Fear not; for I have the e-mail copies immortalised until the sad day that Google purges my email archive. I'd like to export the bloody things but my Haloscan login doesn't work any more.

Such is life.

Tuesday, 2 February 2010

It's Groundhog day!



Six more weeks of Winter, at least according to weather prognosticators with a better track record than the Met Office and their dodgy computer models.

Not so bad over here on the western side of BC, although the 2010 Olympics organisers are having to truck in snow. It's rather grey and claggy on our part of the island, and I'm keen to see some sunshine soonest. The view is fine, but the brightness and contrast need turning up a bit, and maybe some blue airbrushed in. At the moment our local climatic photoshop palette is set to greyscale, which I'm looking forward to seeing the back of. Apparently this is what it's supposed to be like around here during Winter, not half a metre of snow like last year.

Hey ho. Logs to cut, work to do. Spring and my permanent residency card will be along in their own sweet time.

Monday, 1 February 2010

I want one of these.....



Have lusted after a Rocket III for some time.

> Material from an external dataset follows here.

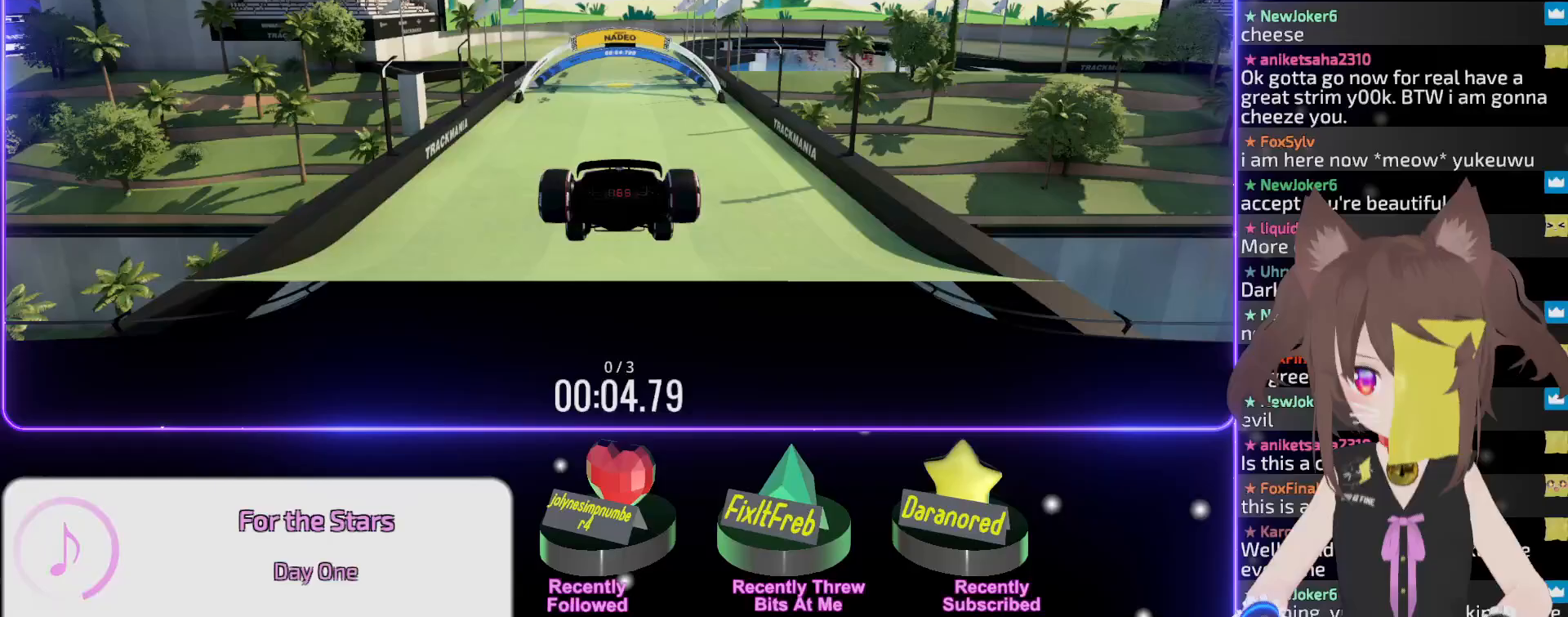
{"keys": ["up"], "events": [[133, "left", "down"], [217, "left", "up"]]}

Now, by devious machinations and Machiavellian subterfuge, one is within my grasp. Heh, heh, heh. Evil plans don't always entail world domination you know....

Am feeling very chipper at the moment, having passed my immigration medical and paid the 'landing fee' of CAD$490.00. Never said immigration into Canada was cheap did I?.

The natives are revolting.....

Carbon taxation;

Puts up living costs for everyone.

Cuts, not creates, jobs.

Benefits no one but a political elite and their hangers on.


There is a campaign against 'green taxation' in BC, and a Federal anti carbon tax campaign.

We need less pollution and cleaner air, but Carbon taxation isn't the way to do it. Pass it on.